Frunce en el escote, en las mangas y corte evasé. Composición: 100% algodón. ¿Firma? Adolfo Domínguez, por supuestísimo. Para acompañar a la firma gallega en su 50 aniversario, la Reina Letizia ha elegido un vestido de la casa con estampado multicolor. En tonos neutros y con patrones orgánicos, el diseño se encuentra ahora, tras una rebaja del 50%, a la venta por 99 euros. Como complementos, colores nude: en la mano, una bandolera de piel lisa también de la firma orensana; para los pies, otro de los nombres de la industria textil gallega: unas sandalias con microtacón de Massimo Dutti, disponibles en tienda por 90 euros.
La visita de la Reina Letizia a las instalaciones de Adolfo Domínguez en el polígono industrial de San Cibrao das Viñas (Orense) con motivo del 50º aniversario de la firma trasciende la cortesía institucional. El desplazamiento al interior orensano subraya un fenómeno clave para entender la transformación de la España de la Transición: la metamorfosis del sector textil gallego, que pasó de la sastrería artesanal al liderazgo en el mercado de la moda de autor.
La historia de la marca arrancó en 1976, cuando Adolfo Domínguez tomó las riendas del taller familiar de confección masculina fundado por su padre en Orense. En una España encorsetada tras la dictadura, la indumentaria masculina aún estaba dominada por la rigidez estructural del traje clásico. Domínguez introdujo una propuesta rupturista: la desestructuración de la prenda, el uso del lino natural y la defensa de la fluidez del cuerpo frente a la armadura textil.
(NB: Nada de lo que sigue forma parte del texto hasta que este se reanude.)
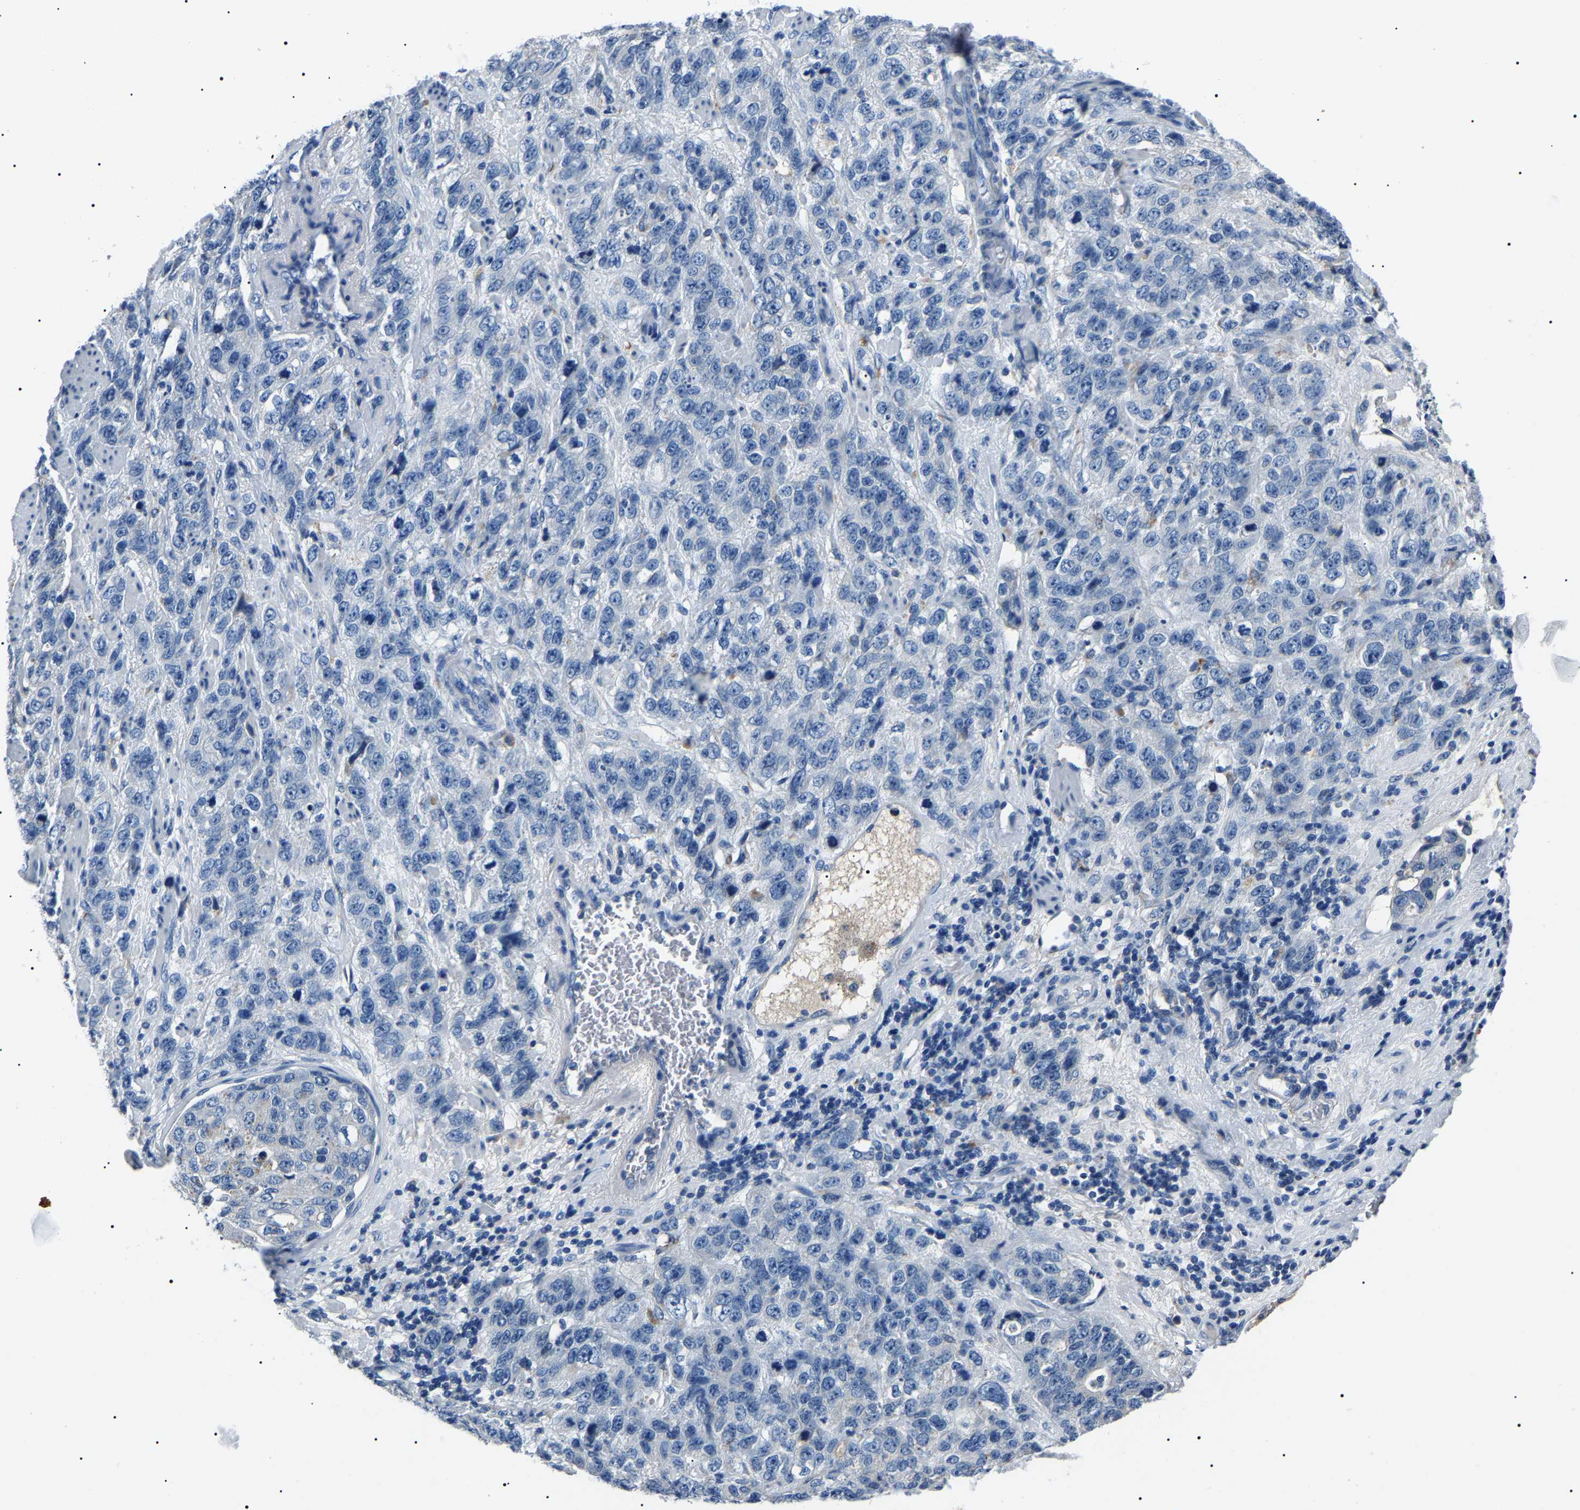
{"staining": {"intensity": "negative", "quantity": "none", "location": "none"}, "tissue": "stomach cancer", "cell_type": "Tumor cells", "image_type": "cancer", "snomed": [{"axis": "morphology", "description": "Adenocarcinoma, NOS"}, {"axis": "topography", "description": "Stomach"}], "caption": "This histopathology image is of adenocarcinoma (stomach) stained with immunohistochemistry (IHC) to label a protein in brown with the nuclei are counter-stained blue. There is no positivity in tumor cells.", "gene": "KLK15", "patient": {"sex": "male", "age": 48}}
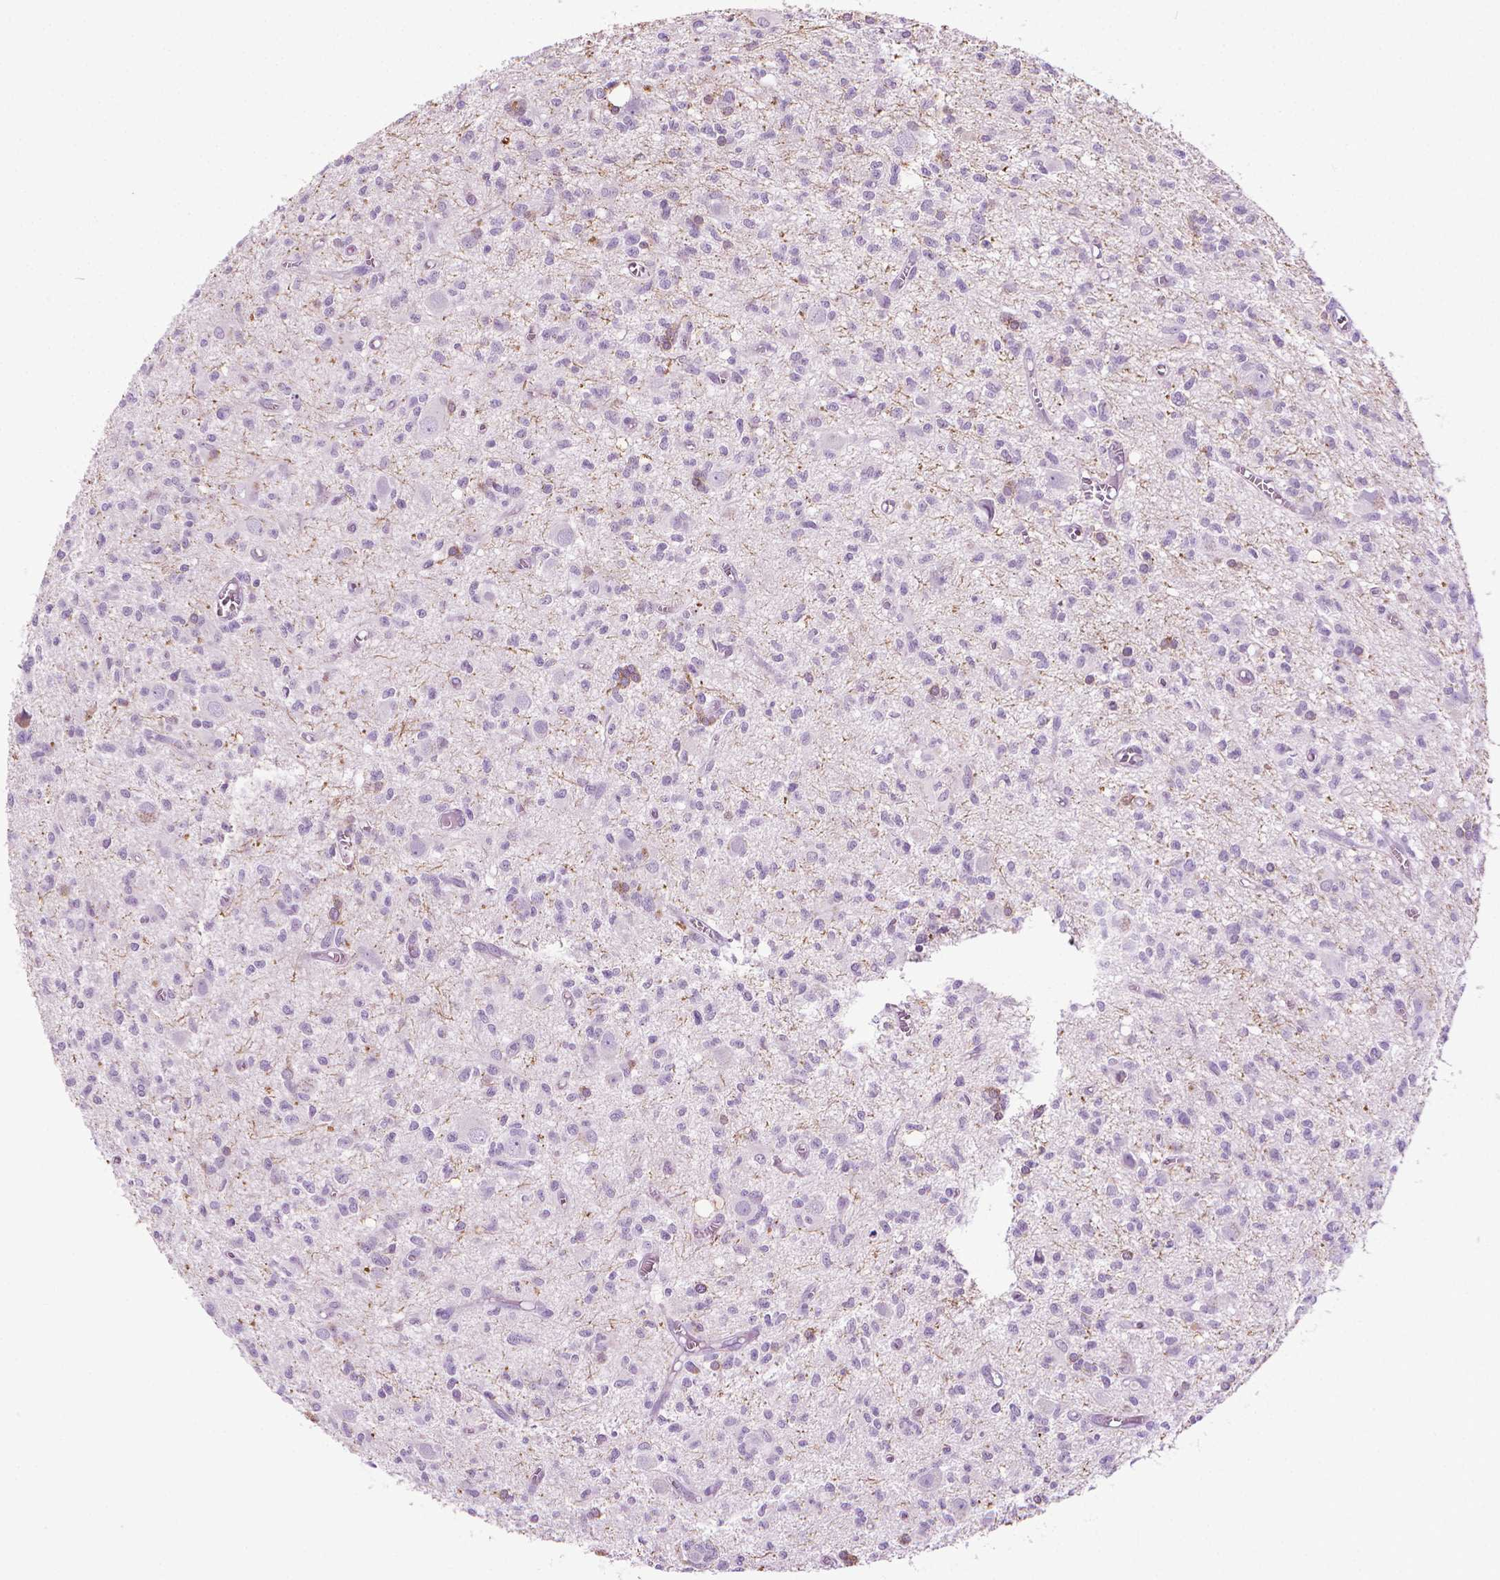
{"staining": {"intensity": "negative", "quantity": "none", "location": "none"}, "tissue": "glioma", "cell_type": "Tumor cells", "image_type": "cancer", "snomed": [{"axis": "morphology", "description": "Glioma, malignant, Low grade"}, {"axis": "topography", "description": "Brain"}], "caption": "This is a micrograph of IHC staining of malignant glioma (low-grade), which shows no staining in tumor cells.", "gene": "DNAI7", "patient": {"sex": "male", "age": 64}}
Aquella visión se condensó en 1982 bajo el célebre lema La arruga es bella, ideado junto al publicista Luis Carballo. Sin embargo, la verdadera proyección global de la firma guardó relación con un episodio poco divulgado de la televisión de los 80: los estilistas de la serie Corrupción en Miami seleccionaron trajes de lino de Adolfo Domínguez para vestir al detective Sonny Crockett (Don Johnson). Las chaquetas arrugadas en tonos pastel, combinadas con camisetas de algodón, rompieron las convenciones del vestir ejecutivo anglosajón y convirtieron el diseño nacido en Ourense en un símbolo global de la estética urbana de la época.
El desarrollo de la firma representa, también, un modelo atípico dentro del tejido industrial gallego. Mientras que el eje atlántico (La Coruña y Vigo) concentró la producción masiva y la logística global, la casa orensana mantuvo su sede central y sus talleres en el interior. En 1997, se convirtió en la primera compañía de moda española en cotizar en la Bolsa de Madrid.